Вопрос этот стал актуален только с началом Ренессанса. В средневековом искусстве страдание тела подчинено жизни души. Тогдашний зритель привносил в рассматриваемый им образ свою веру; жизнь души не обязательно должна была проявляться в самом образе: множество произведений средневекового искусства гротескны, напоминая о тщете всего физического. Ренессансное искусство идеализировало тело и свело брутальность к жесту. (Сходная редукция наблюдается в вестернах: сравните Джона Уэйна или Гэри Купера.) Значительные образы брутальности (Брейгель, Грюневальд и др.) маргинальны для ренессансной традиции, в которой преобладали гармонические драконы, казни, зверства и бойни.

В начале XIX века появился первый модернист: это был Гойя, с его бескомпромиссным подходом к темам ужаса и брутальности. И все же те, кто внимательно разглядывает его офорты, никогда бы не осмелились так же внимательно разглядывать трупы, которые на этих офортах столь достоверно запечатлены. Поэтому приходится возвращаться к тому же самому вопросу. Его можно сформулировать иначе: как в визуальном искусстве возникает катарсис, если он действительно возникает?

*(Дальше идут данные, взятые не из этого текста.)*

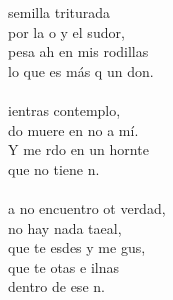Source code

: \begin{cancion}
	 semilla triturada \\
	por la o y el sudor, \\
	pesa ah en mis rodillas\\
	lo que es más q un don.\\
	\jump\\
	ientras  contemplo, \\
	do muere en no a mí.\\
	Y me rdo en un hornte \\
	que no tiene n. \\
	\jump\\
	a no encuentro ot verdad,\\
	 no hay nada taeal,\\
	que te esdes y me gus,\\
	que te otas e ilnas\\
	dentro de ese n.\\
\end{cancion}%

Живопись отличается от других искусств. Музыка по своей природе переступает пределы всего частного и материального. В театре слова искупают поступки. Поэзия обращается к ране, но не к палачам. Однако живопись молчалива, она имеет дело с внешней стороной явлений, а ведь мертвые, униженные, побежденные, истязаемые редко выглядят красиво или благородно.

Живопись может быть жалостливой?

Но как сделать жалость видимой?

Вероятно, она рождается в зрителе, когда он смотрит на картину?

Почему же одна картина порождает жалость, а другая нет? Я не верю в то, что жалость привносится извне. Разделанная туша ягненка у Гойи[32] вызывает больше жалости, чем сцена резни у Делакруа.[33]

Так как же возникает катарсис?

Он не возникает. Живопись не способна порождать катарсис. Она порождает нечто иное, похожее, но не то же самое.

Что?

Я не знаю. Вот почему мне захотелось посмотреть на картину Гольбейна.

* * *

Мы почему-то считали, что она находится в Берне. Но, приехав туда вечером, выяснили, что она на самом деле в Базеле. Поскольку мы только что перевалили через Альпы на мотоцикле, нам показалось, что еще сотня километров – это многовато. Зато на следующее утро мы посетили бернский музей.

Там тихо и светло – похоже на интерьер космической станции в фильмах Кубрика или Тарковского. Посетителей просят приклеивать к лацканам пиджаков входные бирки. Мы бродили по залам. Три форели Курбе 1873 года.[34] Моне – ледоход на реке, 1882 год.